Desde hace más de diez años, viviendo en esta ciudad, camino sus calles el 23 de abril, viviendo en carne propia el ambiente literario, casi fabuloso, respirando sus miles y miles de páginas, trajinando sus pétalos abiertos, sus esquinas características, sus monumentos milenarios, y soñando en secreto con ser un día parte de la fiesta, con tener mi mesita, mi puestito, mis libros y mi público, con dibujar mi firma con tinta de sangre de Dragón en muchas primeras páginas.
Por primera vez, este año, mi épica personal encontrará campo de batalla. Es cierto que mis libros son autopublicados, sí. Es cierto que los firmaré en una mesa hecha de dos caballetes y una tabla, en el quiosco librería de mi pueblo, sí.

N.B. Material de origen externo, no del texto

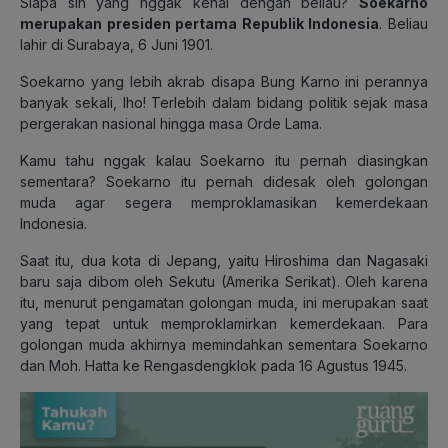
Siapa sih yang nggak kenal dengan beliau?
Soekarno
merupakan presiden pertama Republik Indonesia
. Beliau
lahir di Surabaya, 6 Juni 1901.
Soekarno yang lebih akrab disapa Bung Karno ini perannya
banyak sekali, lho! Terlebih dalam bidang politik sejak masa
pergerakan nasional hingga masa Orde Lama.
Kamu tahu nggak kalau Soekarno itu pernah diasingkan
sementara? Soekarno itu pernah didesak oleh golongan
muda agar segera memproklamasikan kemerdekaan
Indonesia.
Saat itu, dua kota di Jepang, yaitu Hiroshima dan Nagasaki
baru saja dibom oleh Sekutu (Amerika Serikat). Oleh karena
itu, menurut pengamatan golongan muda, ini merupakan saat
yang tepat untuk memproklamirkan kemerdekaan. Para
golongan muda akhirnya memindahkan sementara Soekarno
dan Moh. Hatta ke Rengasdengklok pada 16 Agustus 1945.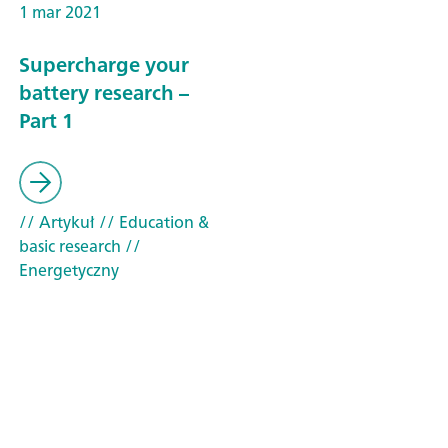
1 mar 2021
Supercharge your
battery research –
Part 1
// Artykuł
// Education &
basic research
//
Energetyczny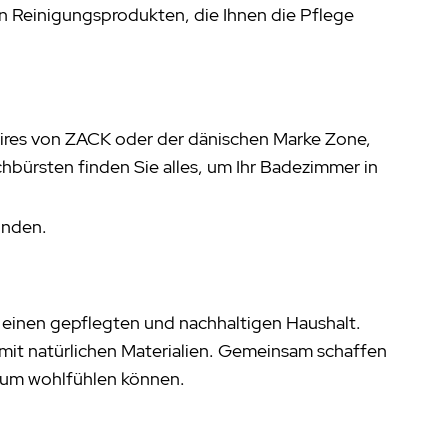
en Reinigungsprodukten, die Ihnen die Pflege
oires von ZACK oder der dänischen Marke Zone,
hbürsten finden Sie alles, um Ihr Badezimmer in
finden.
 einen gepflegten und nachhaltigen Haushalt.
mit natürlichen Materialien. Gemeinsam schaffen
ndum wohlfühlen können.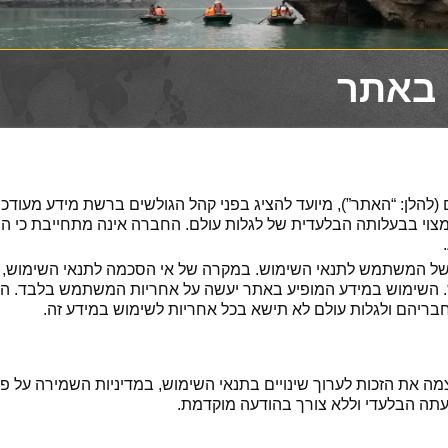
 באתר
להלן: “האתר”), מיועד להציג בפני קהל הגולשים ברשת מידע מעודכן ל
צוי בבעלותה הבלעדית של לגלות עולם. החברה אינה מתחייבת כי המ
של המשתמש לתנאי השימוש. במקרה של אי הסכמה לתנאי השימוש
. השימוש במידע המופיע באתר יעשה על אחריות המשתמש בלבד. המ
יהם ולגלות עולם לא תישא בכל אחריות לשימוש במידע זה.
 את הזכות לערוך שינויים בתנאי השימוש, במדיניות השמירה על פר
 דעתה הבלעדי וללא צורך בהודעה מוקדמת.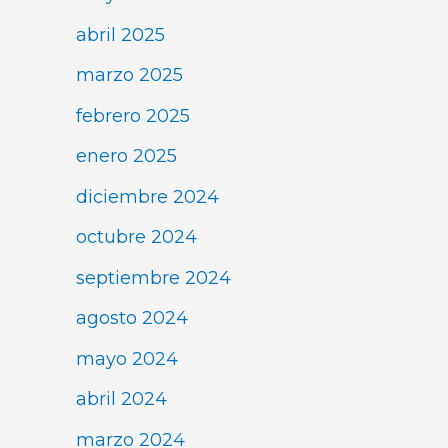
abril 2025
marzo 2025
febrero 2025
enero 2025
diciembre 2024
octubre 2024
septiembre 2024
agosto 2024
mayo 2024
abril 2024
marzo 2024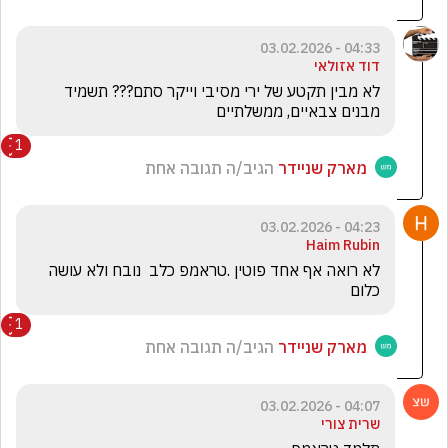
04:33 - 03.02.2026
דוד אזולאי
לא מבין תקטע של ירי מסיבי וייקר סתם??? תשמיד 
מבנים צבאיים, ממשלתיים 
1
מארק שניידר
הגיב/ה תגובה אחת
04:23 - 03.02.2026
Haim Rubin
לא רואה אף אחד פוטין .טראמפ כלב  נובח ולא עושה 
כלום 
1
מארק שניידר
הגיב/ה תגובה אחת
04:07 - 03.02.2026
שרית צורי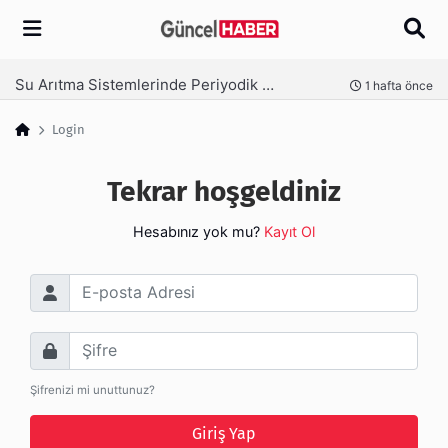
Arama
Su Arıtma Sistemlerinde Periyodik Bakım Neden Kritik?
nce
1 hafta önce
Login
Tekrar hoşgeldiniz
Hesabınız yok mu?
Kayıt Ol
E-posta Adresi
Şifre
Şifrenizi mi unuttunuz?
Giriş Yap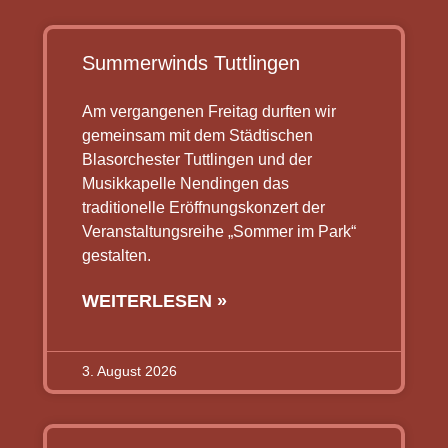
Summerwinds Tuttlingen
Am vergangenen Freitag durften wir
gemeinsam mit dem Städtischen
Blasorchester Tuttlingen und der
Musikkapelle Nendingen das
traditionelle Eröffnungskonzert der
Veranstaltungsreihe „Sommer im Park“
gestalten.
WEITERLESEN »
3. August 2026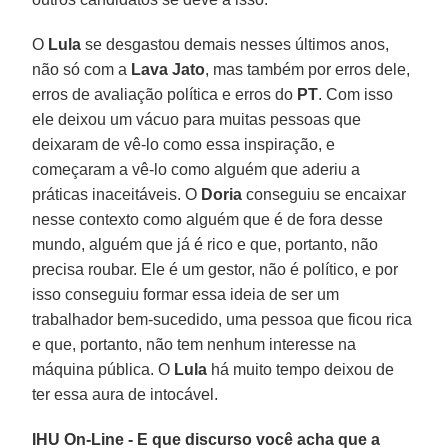
O
Lula
se desgastou demais nesses últimos anos,
não só com a
Lava Jato
, mas também por erros dele,
erros de avaliação política e erros do
PT
. Com isso
ele deixou um vácuo para muitas pessoas que
deixaram de vê-lo como essa inspiração, e
começaram a vê-lo como alguém que aderiu a
práticas inaceitáveis. O
Doria
conseguiu se encaixar
nesse contexto como alguém que é de fora desse
mundo, alguém que já é rico e que, portanto, não
precisa roubar. Ele é um gestor, não é político, e por
isso conseguiu formar essa ideia de ser um
trabalhador bem-sucedido, uma pessoa que ficou rica
e que, portanto, não tem nenhum interesse na
máquina pública. O
Lula
há muito tempo deixou de
ter essa aura de intocável.
IHU On-Line - E que discurso você acha que a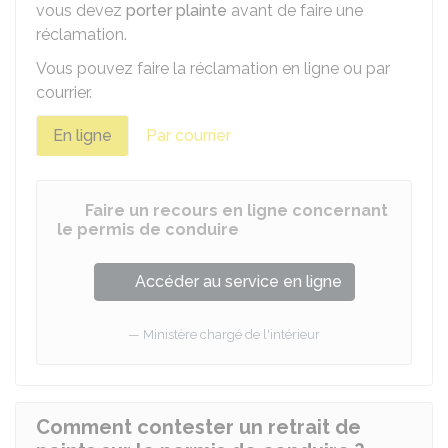
vous devez
porter plainte
avant de faire une
réclamation.
Vous pouvez faire la réclamation en ligne ou par
courrier.
En ligne
Par courrier
Faire un recours en ligne concernant
le permis de conduire
Accéder au service en ligne
Ministère chargé de l'intérieur
Comment contester un retrait de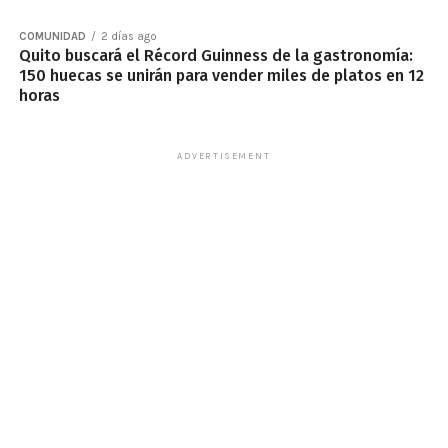
COMUNIDAD
2 días ago
Quito buscará el Récord Guinness de la gastronomía:
150 huecas se unirán para vender miles de platos en 12
horas
ADVERTISEMENT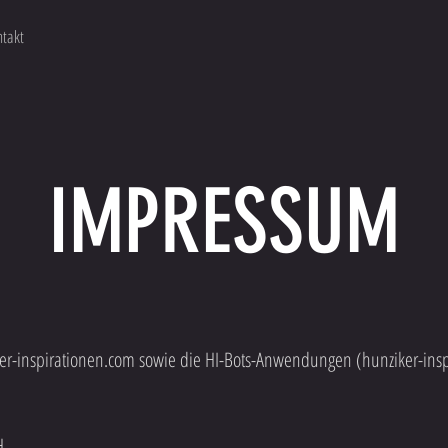
takt
IMPRESSUM
iker-inspirationen.com sowie die HI-Bots-Anwendungen (hunziker-ins
H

Pero no es menos cierto que el esfuerzo y el amor que se necesitan para escribir un libro son los mismos si se trata de un best-seller que si se trata de un autor independiente. No es menos cierto que muchos de los grandes empezaron así.
Por eso esta noche pienso recuperar una de las bellas tradiciones de los Caballeros: la de velar las armas. Pienso afilar mi pluma, inventariar mis libros, disponerlos en un orden ficticio, ofrecerlos a mi dios insomne, que en vísperas de cualquier evento importante de mi vida, aparece para cobrarse el tributo de mi sueño, y representar mañana con gallardía y orgullo mi papel de escritor. No importa si firmo un libro o si firmo cien. No importa si llueve y truena y paso el día contemplando la tormenta bajo un alero con goteras, secando de las portadas de mis libros las gotas ocasionales.
Lo que importa es la épica. Lo que verdaderamente importa es marcar con un puntito rojo mi calendario de batallas ganadas, ofrecer a mis vecinos y amigos la ofrenda sin rosa de mi sangre, y poder recordar para siempre cómo empezó todo – termine como termine -, mi primera novela, mi primer Sant Jordi y mi guerra personal: ser un escritor.
Silencio, por favor. Estoy velando mis armas.